A lot of us have problems finishing what we’ve started. Michael Schechter’s Starters Anonymous is a loud message to those who get off on starting things but never follow through.

I have this problem too and try to account for it in the systems I use to track the things I get done. I talked about mirroring the areas of focus and responsibility I have in my life to OmniFocus so that I can use it as a measuring stick of my progress and potential. One of the parts of this framework is letting projects, folders, and single-action lists get empty. Projects and folders being empty doesn’t necessarily mean they are finished, just that you’re at a logical close and have a chance to adjust your course slightly. You have an opportunity to re-imagine what you can do in that focus. More often than not though, if you don’t have an obvious next action in your project, it is complete. It’s time for you to wrap it up. It’ll be a relief to get it off of your list. Starting something isn’t worth much unless it can be finished and you need to get good at finishing.

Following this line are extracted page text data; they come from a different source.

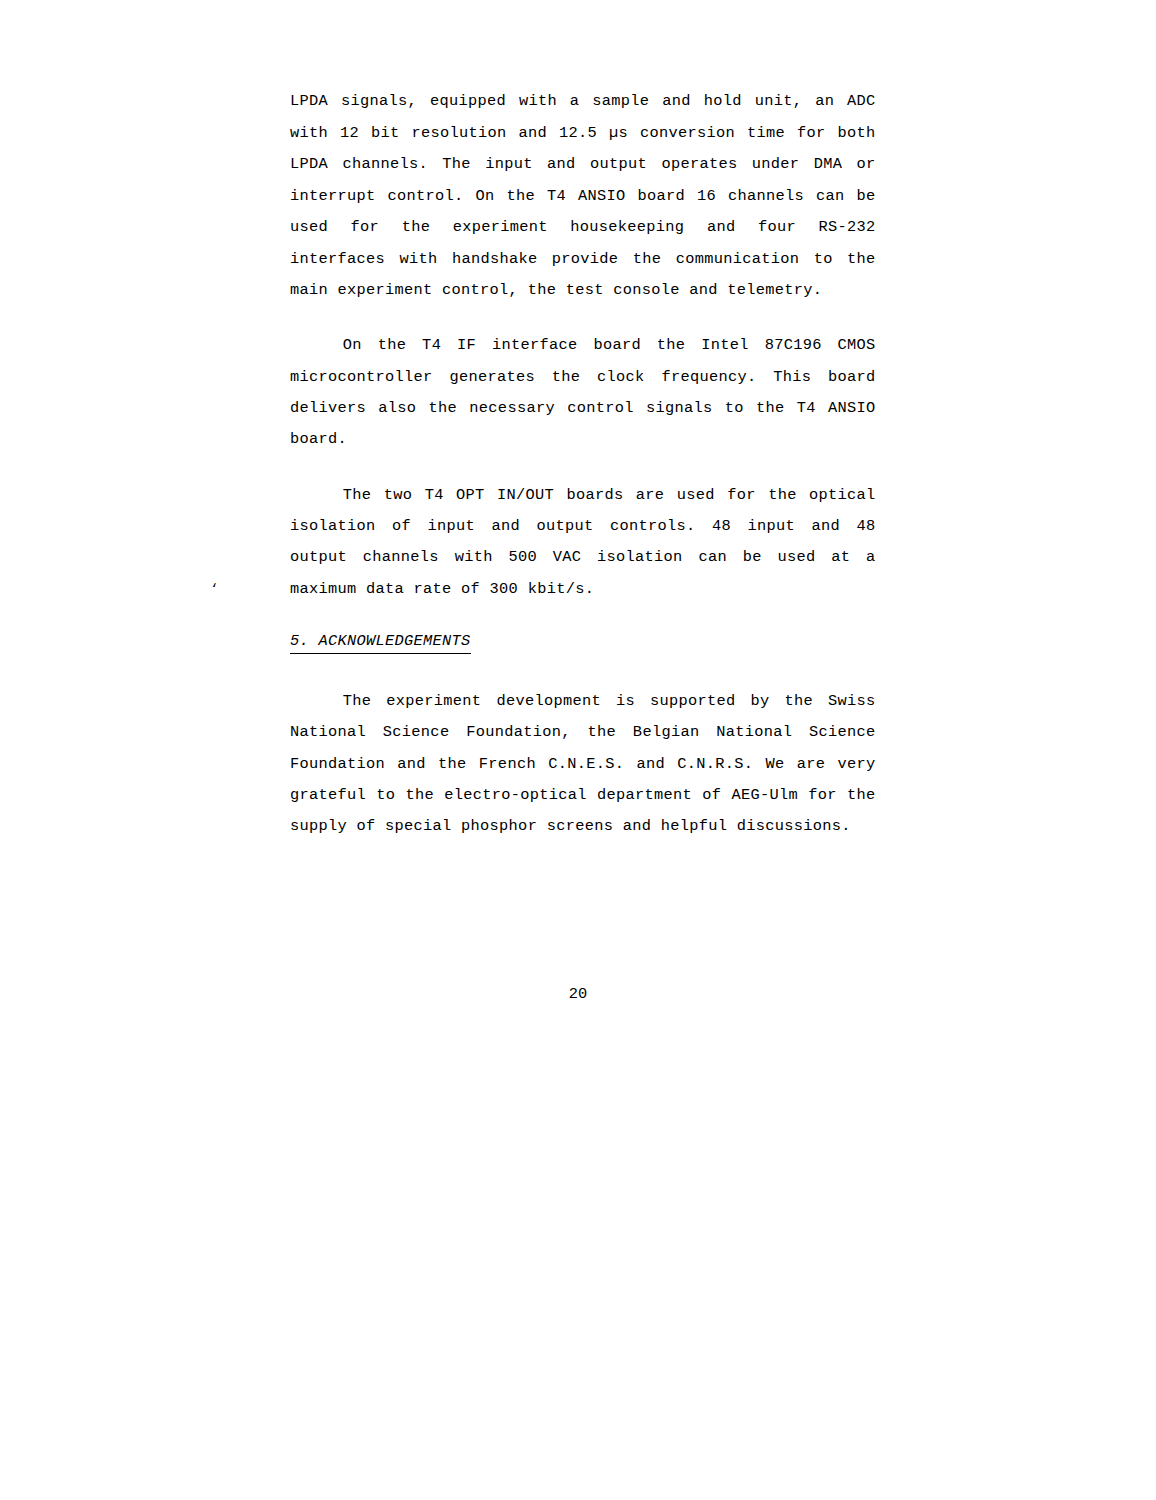LPDA signals, equipped with a sample and hold unit, an ADC with 12 bit resolution and 12.5 µs conversion time for both LPDA channels. The input and output operates under DMA or interrupt control. On the T4 ANSIO board 16 channels can be used for the experiment housekeeping and four RS-232 interfaces with handshake provide the communication to the main experiment control, the test console and telemetry.
On the T4 IF interface board the Intel 87C196 CMOS microcontroller generates the clock frequency. This board delivers also the necessary control signals to the T4 ANSIO board.
The two T4 OPT IN/OUT boards are used for the optical isolation of input and output controls. 48 input and 48 output channels with 500 VAC isolation can be used at a maximum data rate of 300 kbit/s.
5. ACKNOWLEDGEMENTS
The experiment development is supported by the Swiss National Science Foundation, the Belgian National Science Foundation and the French C.N.E.S. and C.N.R.S. We are very grateful to the electro-optical department of AEG-Ulm for the supply of special phosphor screens and helpful discussions.
‘
20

I think we often avoid finishing something because we may not know what’s next and find that scary. That’s fine. Let yourself be bored for a little while without a project to tackle. In that time, you’ll start to become curious about new and more interesting things. And the best part is that you’ll be free to pursue this cool new stuff because you’ve finished what you’ve started.

You can be checking things off of your list but without ever finishing anything, you’re not getting much done.